My hand found his shoulder for balance, and he took that as invitation, sliding his palm from my back to the curve of my hip.

The movement was slow enough to give me time to stop him if I wanted to.

I didn’t.

Control slipped through my fingers like water.

This wasn’t supposed to happen. I was meant to steer him, guide the conversation, keep him curious enough to talk. Instead, I was caught between the press of his hand and the seductive rhythm of his breath.

He leaned in, lips near my ear. “You’re shaking again.”

“I’m fine,” I insisted.

“No,” he retorted. “You’re lying.”

The words ghosted over my skin, and a part of me cracked open—a quiet, electric thing. He wasn’t wrong, and that made it worse.

I closed my eyes for a heartbeat too long. When I opened them, the room seemed smaller, the city farther away. He looked down at me like he’d already figured out which of us had just lost the game.

“Still think this is just a dance?” he asked.

“It is only a dance,” I lied.

“Then why are you holding on so tight?”

I glanced at my hands. They were fisted in the fabric of his shirt. I released him quickly, stepping back, but he followed, erasing the space again. I hit the edge of the piano, the cool lacquer pressing against my backside. His hand lifted, palm open, not touching—just waiting.

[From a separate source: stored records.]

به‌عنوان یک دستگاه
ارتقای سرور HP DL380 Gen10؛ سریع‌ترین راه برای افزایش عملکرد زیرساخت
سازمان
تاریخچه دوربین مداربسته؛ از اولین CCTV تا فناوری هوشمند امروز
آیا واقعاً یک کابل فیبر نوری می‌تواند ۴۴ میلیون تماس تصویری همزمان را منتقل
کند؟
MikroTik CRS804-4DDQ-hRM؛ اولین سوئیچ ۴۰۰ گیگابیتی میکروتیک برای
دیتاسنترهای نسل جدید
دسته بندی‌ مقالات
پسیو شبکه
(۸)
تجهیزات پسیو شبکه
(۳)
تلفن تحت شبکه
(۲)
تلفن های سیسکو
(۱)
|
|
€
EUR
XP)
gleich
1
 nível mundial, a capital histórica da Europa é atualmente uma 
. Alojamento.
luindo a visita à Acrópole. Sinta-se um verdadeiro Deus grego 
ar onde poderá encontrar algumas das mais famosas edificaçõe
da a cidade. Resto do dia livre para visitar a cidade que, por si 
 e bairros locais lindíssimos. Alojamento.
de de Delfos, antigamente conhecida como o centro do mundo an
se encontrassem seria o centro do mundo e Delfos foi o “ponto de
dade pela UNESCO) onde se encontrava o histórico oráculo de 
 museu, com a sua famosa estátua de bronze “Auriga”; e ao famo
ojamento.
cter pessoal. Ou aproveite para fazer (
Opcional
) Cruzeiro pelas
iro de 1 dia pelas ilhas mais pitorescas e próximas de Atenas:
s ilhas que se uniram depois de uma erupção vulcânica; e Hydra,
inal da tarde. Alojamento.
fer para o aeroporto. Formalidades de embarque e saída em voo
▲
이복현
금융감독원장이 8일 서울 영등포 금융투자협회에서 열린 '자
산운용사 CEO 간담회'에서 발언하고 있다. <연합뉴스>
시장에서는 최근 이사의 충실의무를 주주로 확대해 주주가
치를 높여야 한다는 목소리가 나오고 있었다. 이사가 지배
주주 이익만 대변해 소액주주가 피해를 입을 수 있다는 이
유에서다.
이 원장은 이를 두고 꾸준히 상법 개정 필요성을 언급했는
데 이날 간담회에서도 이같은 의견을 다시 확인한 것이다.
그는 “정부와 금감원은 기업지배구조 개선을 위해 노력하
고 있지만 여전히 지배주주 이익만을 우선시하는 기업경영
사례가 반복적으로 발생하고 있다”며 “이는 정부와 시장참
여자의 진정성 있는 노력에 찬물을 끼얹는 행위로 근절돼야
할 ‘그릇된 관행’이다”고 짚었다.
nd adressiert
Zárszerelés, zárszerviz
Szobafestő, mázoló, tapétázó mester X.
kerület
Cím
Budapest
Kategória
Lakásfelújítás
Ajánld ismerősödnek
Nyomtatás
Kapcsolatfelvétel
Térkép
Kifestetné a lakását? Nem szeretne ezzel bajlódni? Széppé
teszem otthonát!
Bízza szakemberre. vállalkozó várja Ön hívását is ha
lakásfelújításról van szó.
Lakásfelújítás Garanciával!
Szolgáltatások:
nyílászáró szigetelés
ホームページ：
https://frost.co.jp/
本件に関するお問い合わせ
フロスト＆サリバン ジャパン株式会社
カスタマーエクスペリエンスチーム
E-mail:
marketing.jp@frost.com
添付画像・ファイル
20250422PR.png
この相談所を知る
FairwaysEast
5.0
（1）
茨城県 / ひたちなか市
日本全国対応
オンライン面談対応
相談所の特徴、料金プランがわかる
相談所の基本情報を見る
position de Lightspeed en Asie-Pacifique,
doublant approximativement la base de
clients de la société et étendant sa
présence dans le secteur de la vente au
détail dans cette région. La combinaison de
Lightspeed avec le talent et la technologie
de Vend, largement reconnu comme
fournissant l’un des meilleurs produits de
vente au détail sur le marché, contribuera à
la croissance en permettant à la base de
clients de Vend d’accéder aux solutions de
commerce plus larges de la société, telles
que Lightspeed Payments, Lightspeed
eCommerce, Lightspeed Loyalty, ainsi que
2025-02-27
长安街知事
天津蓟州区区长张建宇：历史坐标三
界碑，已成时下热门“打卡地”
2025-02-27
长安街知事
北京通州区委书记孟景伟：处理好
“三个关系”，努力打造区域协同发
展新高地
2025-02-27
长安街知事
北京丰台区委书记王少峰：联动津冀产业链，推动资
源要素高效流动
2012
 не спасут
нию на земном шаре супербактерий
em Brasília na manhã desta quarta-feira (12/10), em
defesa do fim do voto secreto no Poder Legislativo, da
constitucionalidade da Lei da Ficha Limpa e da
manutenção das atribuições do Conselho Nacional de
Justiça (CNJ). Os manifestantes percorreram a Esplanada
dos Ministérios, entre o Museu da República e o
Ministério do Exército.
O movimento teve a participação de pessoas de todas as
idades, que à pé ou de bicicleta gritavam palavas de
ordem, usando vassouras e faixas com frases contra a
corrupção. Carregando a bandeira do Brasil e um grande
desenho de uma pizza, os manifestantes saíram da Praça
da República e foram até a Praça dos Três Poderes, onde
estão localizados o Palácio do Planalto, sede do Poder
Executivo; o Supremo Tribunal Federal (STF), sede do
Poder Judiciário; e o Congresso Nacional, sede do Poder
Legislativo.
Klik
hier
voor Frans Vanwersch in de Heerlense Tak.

He was giving me a choice.

That was the most dangerous thing of all.

I should have walked away. I should have remembered why I was here, who had sent me, what depended on this. Instead, I tilted my chin, a challenge disguised as permission.

Roman’s smile was gradual and confident. He moved closer until his breath mingled with my own. His hand rose to the side of my neck, thumb brushing the frantic beat there. He didn’t kiss me. He just looked at me, and somehow that was worse.

Because in that knowing gaze, I saw every rule I was about to break.